I apologise in advance that this blog is 100% focused on running.
A week ago my housemates went to hike the Kepler (one of New Zealand's great walks) and I was left alone for four days. Immediately I felt the need to not sit at home alone and I elected to go for a gentle run up my local mountain, Ben Lomond. I love this mountain climb because it's not too technical and the gradient is challenging. 1400 metres climb in seven kilometres followed by a 1400 metres descent in 7 kilometres. It was immediately obvious that the winds were strong and I expected the winds to pick up as I passed the saddle. On the climb to the summit (a particularly steep 1.4km section) the winds battered me around but I was able to reach the summit safely. Upon summiting I noticed some very dark clouds across the valley, see photo, and I decided that I should head down quickly before the rain reached me. I didn't want to be up on the summit when that hit because the combination of seriously strong winds and rain would make for a slippy and challenging descent back to the saddle. Unfortunately, the wind was so strong that the rain hit me just a minute later and (as expected) the descent became quite unpleasant and "hairy". I carefully descended, a few times dropping to the ground to avoid the winds pushing me off the narrow path. I think I was the only person to summit that day since everyone else wisely decided to turn around once the rain hit. Overall a fun run, and good to experience challenging weather.
A week later and I am finally going fastpacking. The marriage of trail running and multi-day hiking, I have spent half a year planning my first fastpacking adventure. Slowly researching and acquiring the gear, finally I was ready to go a few days ago. If you saw my Instagram then you know it didn't go to plan... I ran for almost three hours to find that the road I needed to run down was closed. It closed that morning for road repairs. It is the only road that goes where I wanted to go and it's the most dangerous public road in New Zealand, so when repairs are needed not even foot traffic can get through. I sat by the Skippers saddle landmark for half an hour and looked at other huts to stay in but there were no realistic alternatives. I went home feeling failed, deflated and frustrated. I knew I couldn't let that weekend go without some form of running redemption.
The same day as my failed fastpacking I set out to climb up and down Ben Lomond in under two hours. I have attempted this three times before without managing to break the two hour barrier. Once I failed to reach the summit due to chest-high snow and twice I summited and descended in two hours 13 minutes. So, with a 25 kilometre warm up, I gave my all and managed a full Ben Lomond climb and down in one hour 55 minutes. For the first time in months I felt amazing while running, I had no doubts that I was going to smash the two hour barrier. My body was so strong and I felt like I had limitless energy. The summit sunset was a big bonus too. It's runs like this that I never forget.

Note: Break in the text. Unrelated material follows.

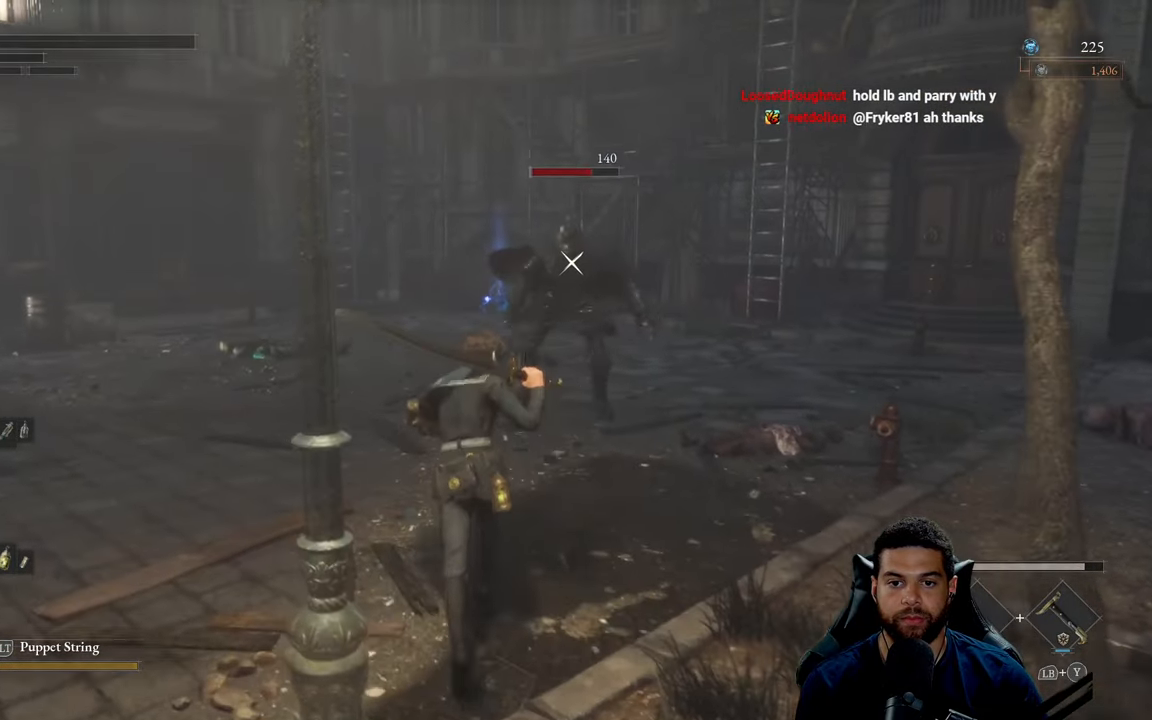
{"buttons": [], "left_stick": "up", "right_stick": "center", "events": [[250, "R1", "down"], [383, "R1", "up"], [433, "B", "up"]]}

Overall I definitely overworked myself this week with my running. Excluding ultra-marathons this has been my biggest milage week of the entire year. Even with the huge high from the sub two hours success I am feeling overall poorly about my running right now. I won't make the 2000 kilometre target for 2020. I plan to take my running easy for the next few weeks. That's not to say I won't go for some long, maybe even crazy, runs. I probably will still, but overall I will be giving myself some rest. No targets, no runs I don't want to do. A healthy end of year physical and mental recovery. On to bigger and crazier in 2021 - although I'm not sure how I plan to top August's 100 miler.